→ **Brief**:
Turn the records below into a numbered list with one line per item. Skip the blank lines and the picture lines.

----

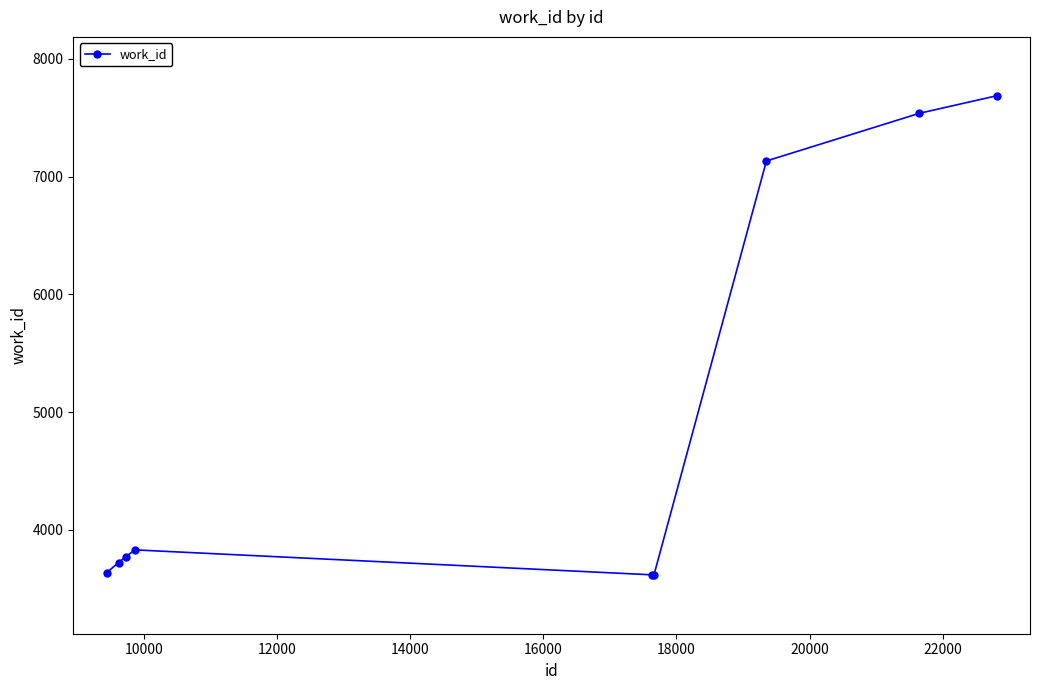

What is the difference between the maximum and second lowest values?

4069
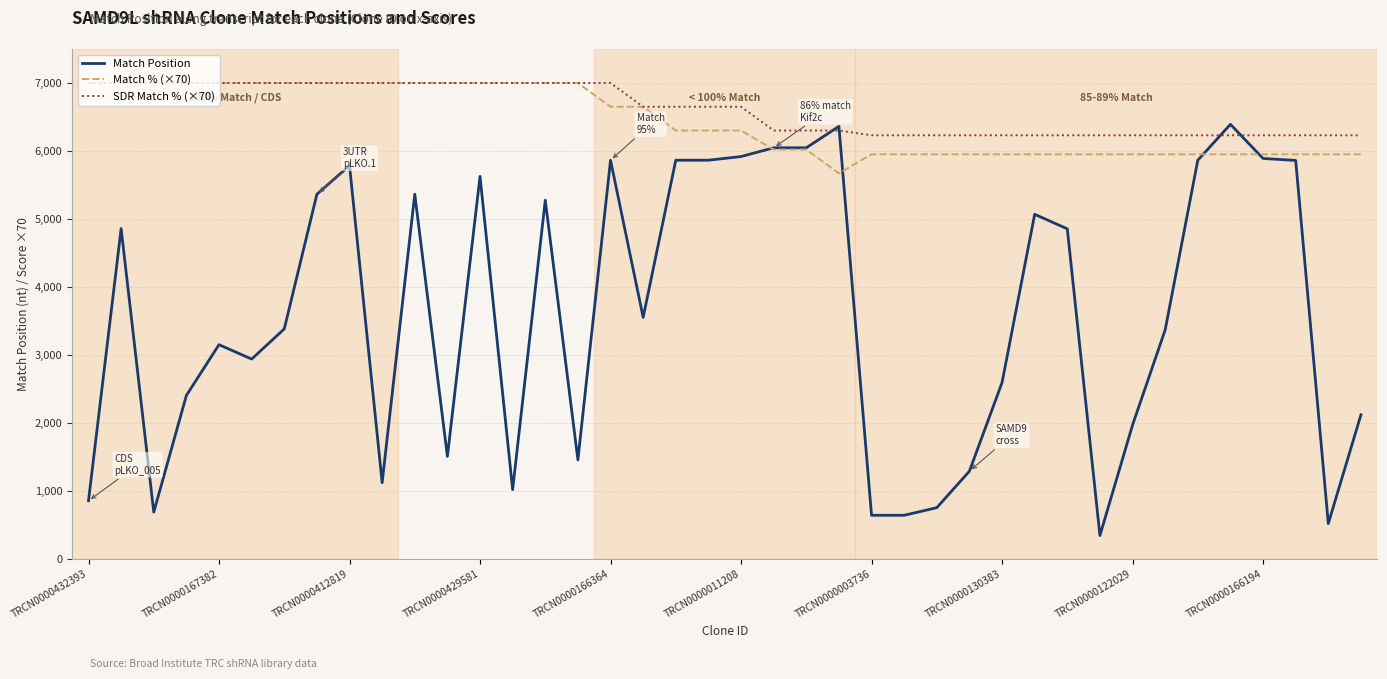

At how many categories does at least one series exceed 5207?

40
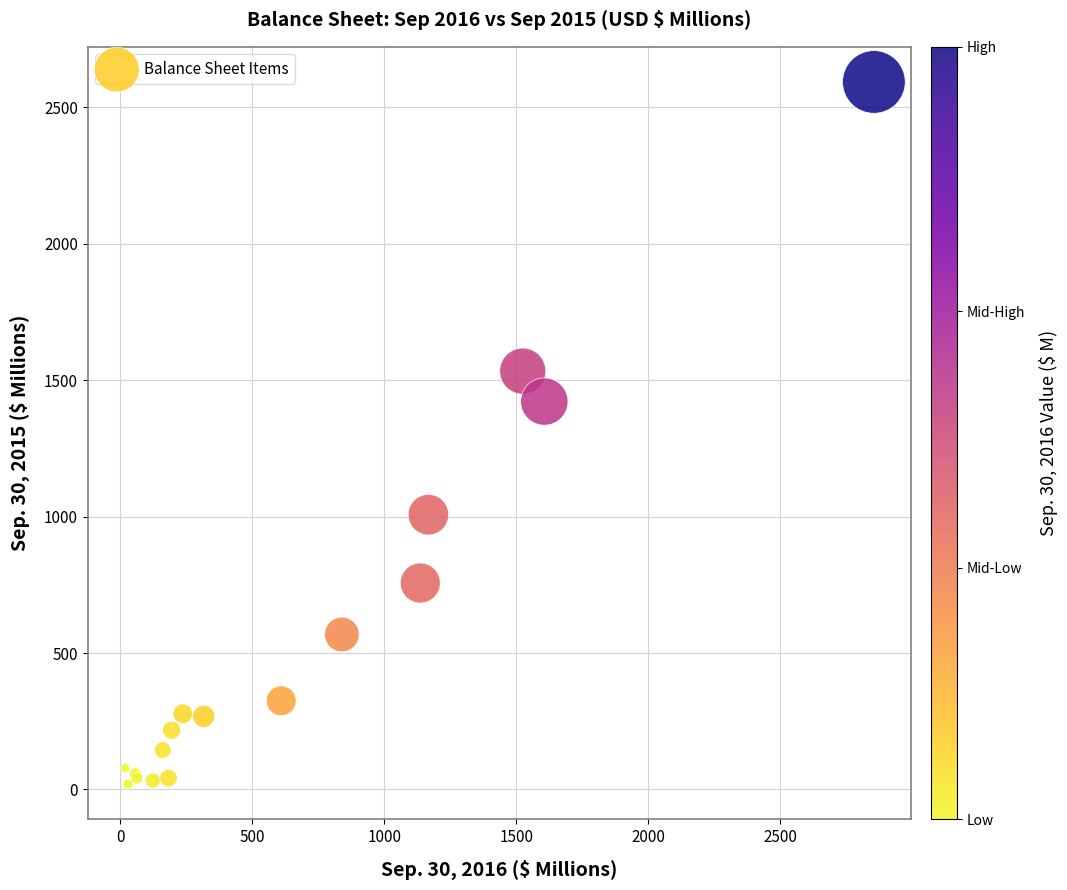

What Y value in the scatter plot is closest to 1306?

1421.9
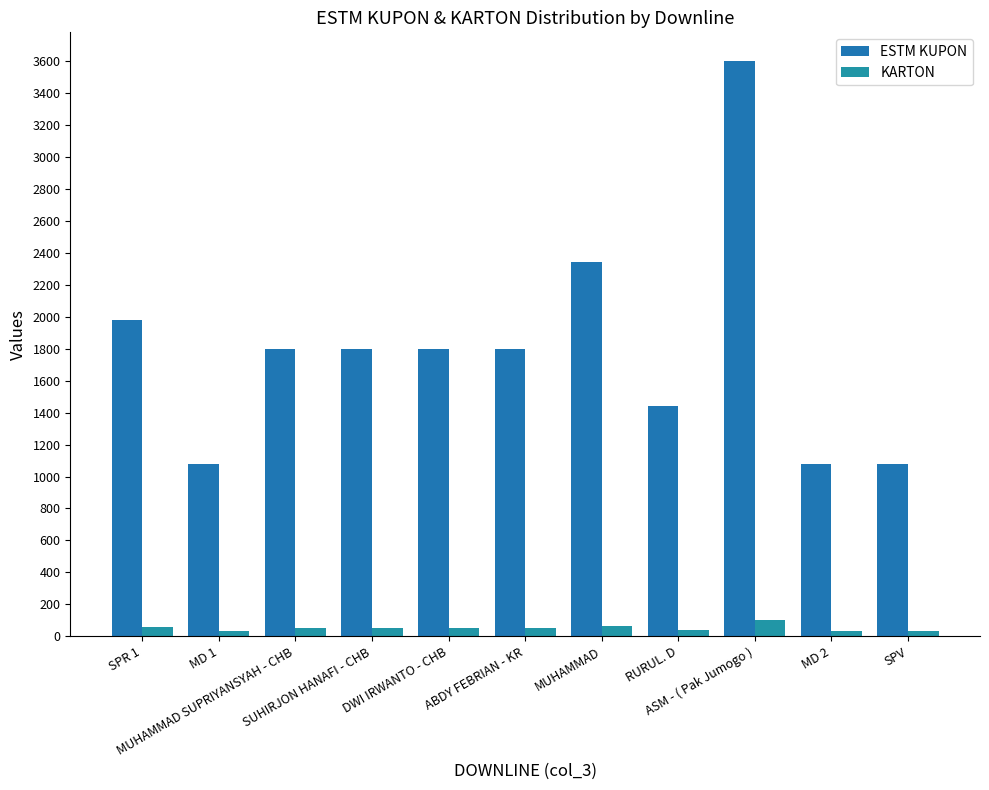

What is the highest value of the KARTON series?

100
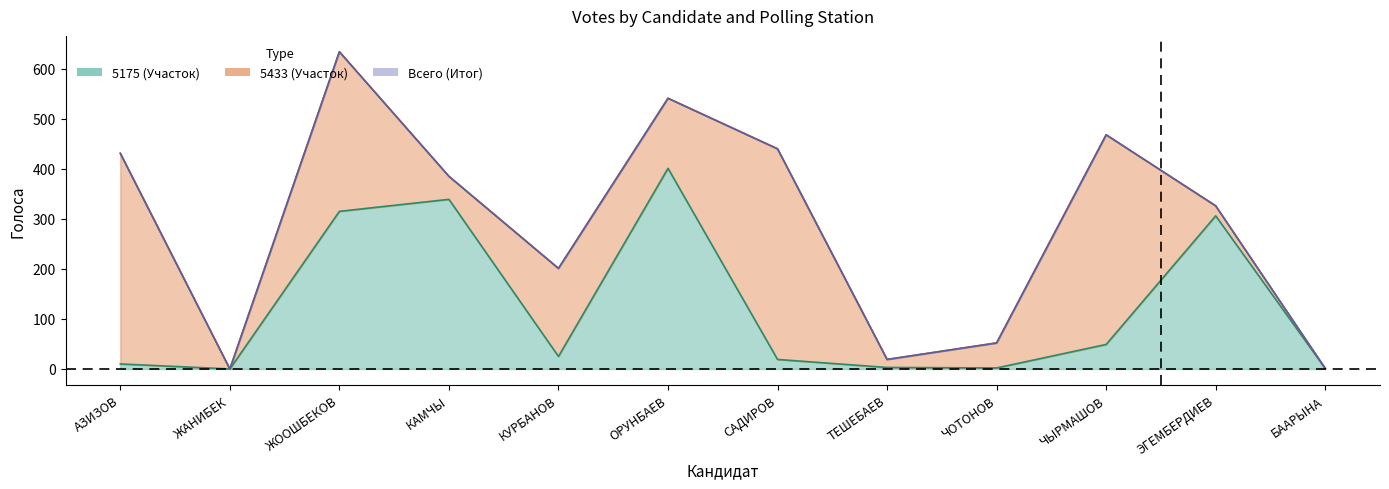

Approximately how many times larger is the value at КУРБАНОВ compared to САДИРОВ?

1.3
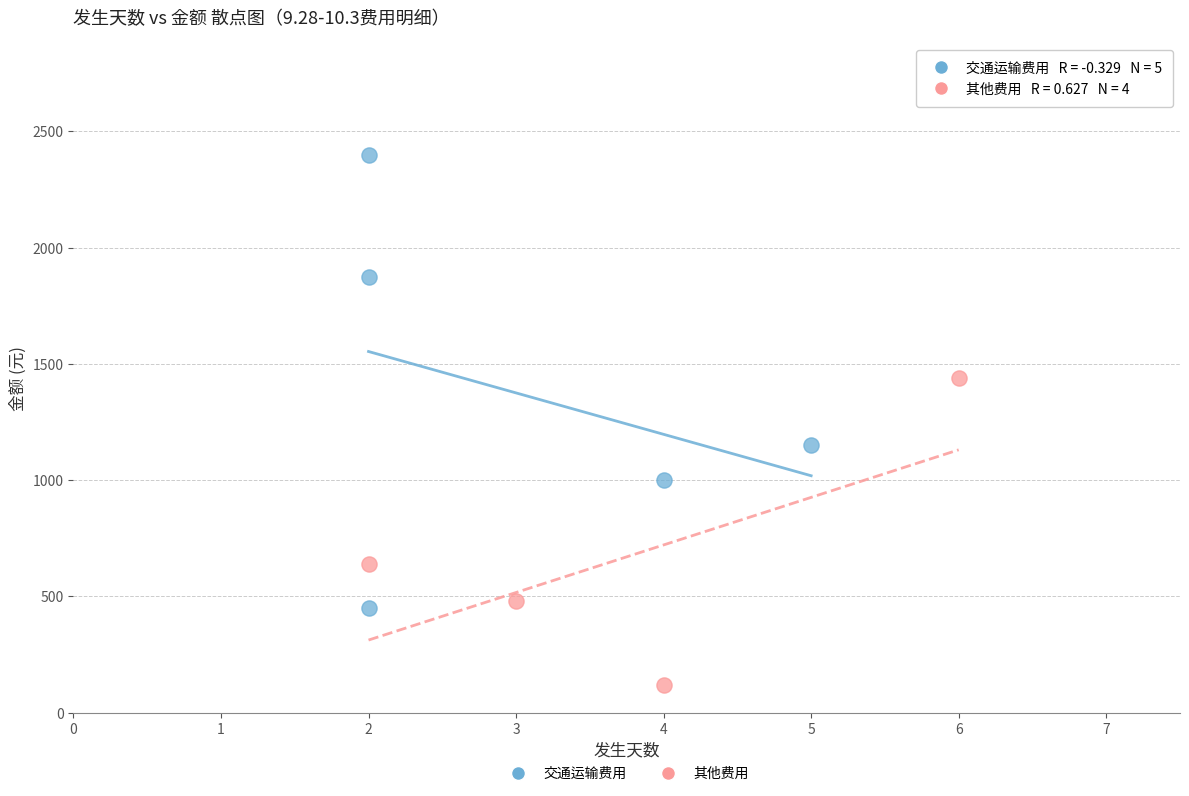

Which series has the largest Y range (max minus min)?

交通运输费用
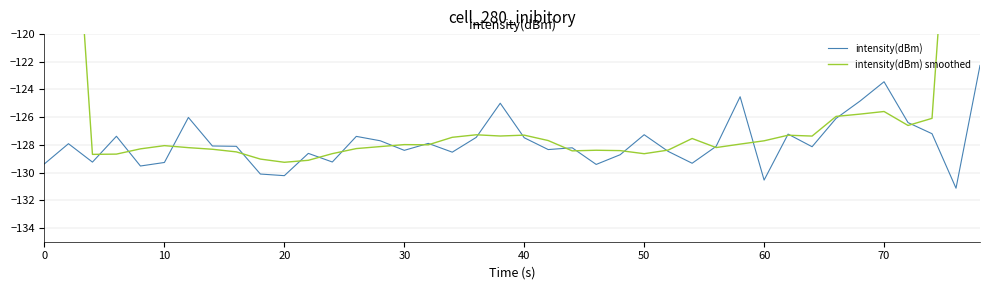

What is the lowest value of the intensity(dBm) series?

-131.1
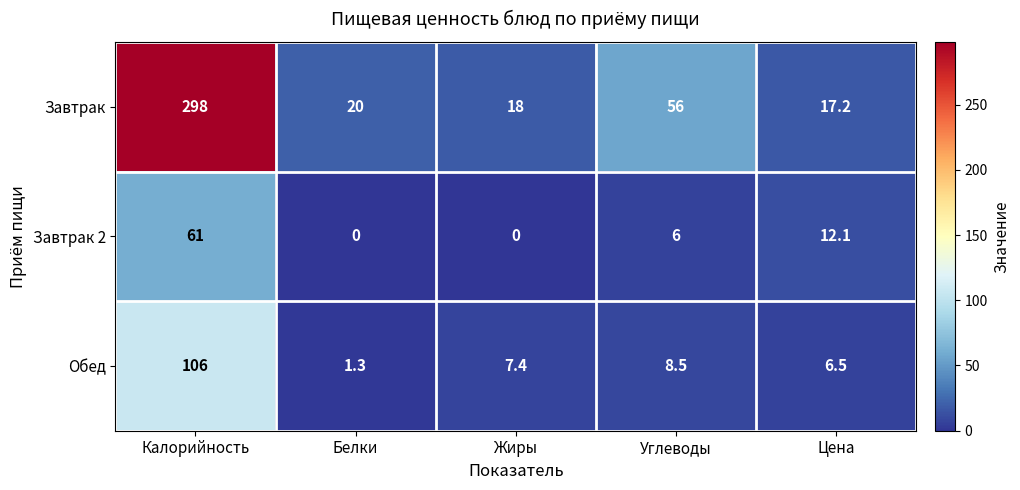

Which series changed the most between Углеводы and Цена?

Завтрак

----

→ **Solution to this problem**:
1. What is the difference between the maximum and second lowest values?
2. 4069
3. At how many categories does at least one series exceed 5207?
4. 40
5. What Y value in the scatter plot is closest to 1306?
6. 1421.9
7. What is the highest value of the KARTON series?
8. 100
9. Approximately how many times larger is the value at КУРБАНОВ compared to САДИРОВ?
10. 1.3
11. Which series has the largest Y range (max minus min)?
12. 交通运输费用
13. What is the lowest value of the intensity(dBm) series?
14. -131.1
15. Which series changed the most between Углеводы and Цена?
16. Завтрак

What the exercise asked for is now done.